I hear that constantly. Even other finance bloggers from other cities will approach me and ask “wow, how do you save money in a city like NYC?” Some of these people are genuinely curious., But with others, I can read between the lines. Their question is laced with doubt. What they are really saying is. “Tell me your tactics and then I will be able to happily refute them, either to your face or silently to myself and be content with my choice not to live in the depraved money-suck of Manhattan.”
I’ll be the first to admit that NYC can be an expensive city. The only reason that it can be expensive, though, is because there are so many OPTIONS. With over 8.4 million people living in one city (holy crap! 1 in 38 people in the United States lives in NYC!) and over half a million non-farm, private businesses, there are a LOT of ways to spend your money.
But guess what? The increased population and the creative culture that NYC has means that there are a lot of ways to NOT spend money as well. Of course, I’ve talked about various hikes as well as nature walks and even an amazingly challenging urban walk. I’ve talked about cheap sporting events and totally free art galleries. And believe me, there is a LOT more out there. Life has been busy, but there are a lot of activities that I need to get back to before I post about them because I am historically bad at remembering to take photos. There are a ton of free and cheap things to do in the city.
Very Simple Math
Let’s get to the point of this post, though, NYC’s low cost of living. Sure, there are cheap entertainment options, but let’s talk about the necessities to really get to the heart of how expensive NYC is vs a smaller town. Again, there are a lot of expensive options, but so many cheap ones as well. Let’s look at the “big” expenses:
- Food: Shop at Trader Joe’s where the prices are the same across the country. Done. For dining out, see my cheap eats section. You can go out to eat at places that have better food, more variety, and lower prices than a random town in the middle of nowhere that only has an Applebee’s (yuck). Winner: Tie (well, NYC wins with the Cheap Eats, but I’ll let it slide).
- Shelter: There are all sorts of tactics you can use to soften the blow of NYC rent. However, at the end of the day, you will still end up paying more for housing here than you will elsewhere. Winner: Smaller Towns
- Clothing: Thrift stores in NYC are amazing! You can definitely pay less and looks better here than a random small town where you have to get everything from Old Navy*, especially if you have a wardrobe plan. However, if you DO have a wardrobe plan, then you aren’t spending too much on clothing anyway, so any difference is minimal, so I will conclude… Winner: Tie
- Transportation: I have outlined not having to own a car as New York’s biggest competitive advantage. A $113 ($112 if you re-use your old card) monthly metro card is really all you need! Just make sure to avoid cabs like the plague! Winner: NYC
So, looking at these four major expenses, two are ties. Right now we are only looking at Rent vs. Transportation. Let’s do some VERY simple math.

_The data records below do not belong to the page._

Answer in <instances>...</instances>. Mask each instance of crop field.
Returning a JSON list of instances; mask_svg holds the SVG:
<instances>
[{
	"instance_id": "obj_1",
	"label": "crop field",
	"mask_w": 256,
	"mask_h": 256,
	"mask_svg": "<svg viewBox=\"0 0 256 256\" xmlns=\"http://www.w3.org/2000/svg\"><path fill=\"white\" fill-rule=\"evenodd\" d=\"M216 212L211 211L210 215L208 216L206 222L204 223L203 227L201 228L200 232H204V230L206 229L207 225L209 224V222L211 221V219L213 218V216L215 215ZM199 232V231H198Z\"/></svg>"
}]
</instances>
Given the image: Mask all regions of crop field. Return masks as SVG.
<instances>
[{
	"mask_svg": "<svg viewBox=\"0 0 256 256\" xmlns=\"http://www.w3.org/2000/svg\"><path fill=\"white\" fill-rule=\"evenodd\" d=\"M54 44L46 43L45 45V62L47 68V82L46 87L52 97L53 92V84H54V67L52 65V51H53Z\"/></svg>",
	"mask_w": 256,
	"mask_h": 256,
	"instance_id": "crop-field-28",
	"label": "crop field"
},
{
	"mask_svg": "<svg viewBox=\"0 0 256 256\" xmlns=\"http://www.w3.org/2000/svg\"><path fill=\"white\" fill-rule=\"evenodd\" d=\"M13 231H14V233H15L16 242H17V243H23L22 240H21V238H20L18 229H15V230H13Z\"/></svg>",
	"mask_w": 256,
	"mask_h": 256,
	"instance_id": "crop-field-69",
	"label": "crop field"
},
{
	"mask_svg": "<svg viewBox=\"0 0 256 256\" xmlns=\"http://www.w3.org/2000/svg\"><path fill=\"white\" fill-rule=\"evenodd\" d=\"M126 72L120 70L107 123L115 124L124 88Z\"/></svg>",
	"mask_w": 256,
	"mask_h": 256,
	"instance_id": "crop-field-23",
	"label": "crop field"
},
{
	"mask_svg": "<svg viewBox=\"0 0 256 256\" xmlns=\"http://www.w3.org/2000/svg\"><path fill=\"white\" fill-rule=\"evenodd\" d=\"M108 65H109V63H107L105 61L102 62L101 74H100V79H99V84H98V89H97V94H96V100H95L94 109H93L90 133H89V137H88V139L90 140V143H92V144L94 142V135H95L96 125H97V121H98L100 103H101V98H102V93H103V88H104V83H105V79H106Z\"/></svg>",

- I pay $875 in rent/month.
- I pay $113 (rounding up) in transportation/month.
My Total (for those two categories): $988/month
- Car owners pay an average of $9,000/year on cars and car related expenses according to AAA. That’s $750/month.
My Total – Car Owners Expense = $238/month = Small Town Rent
That means that I have equivalent expenses to someone in a small town who pays $238/month in rent . For the small towners out there, if you pay MORE than $238/month in rent, then my core expenses are less than yours, on average.
Of course, there are folks in small towns who don’t own cars. Hats off to them. However, most people in this country choose to own a car (or multiple cars!) and can still live a frugal lifestyle. I choose to live in NYC. Don’t think I can’t live well on a budget here as well!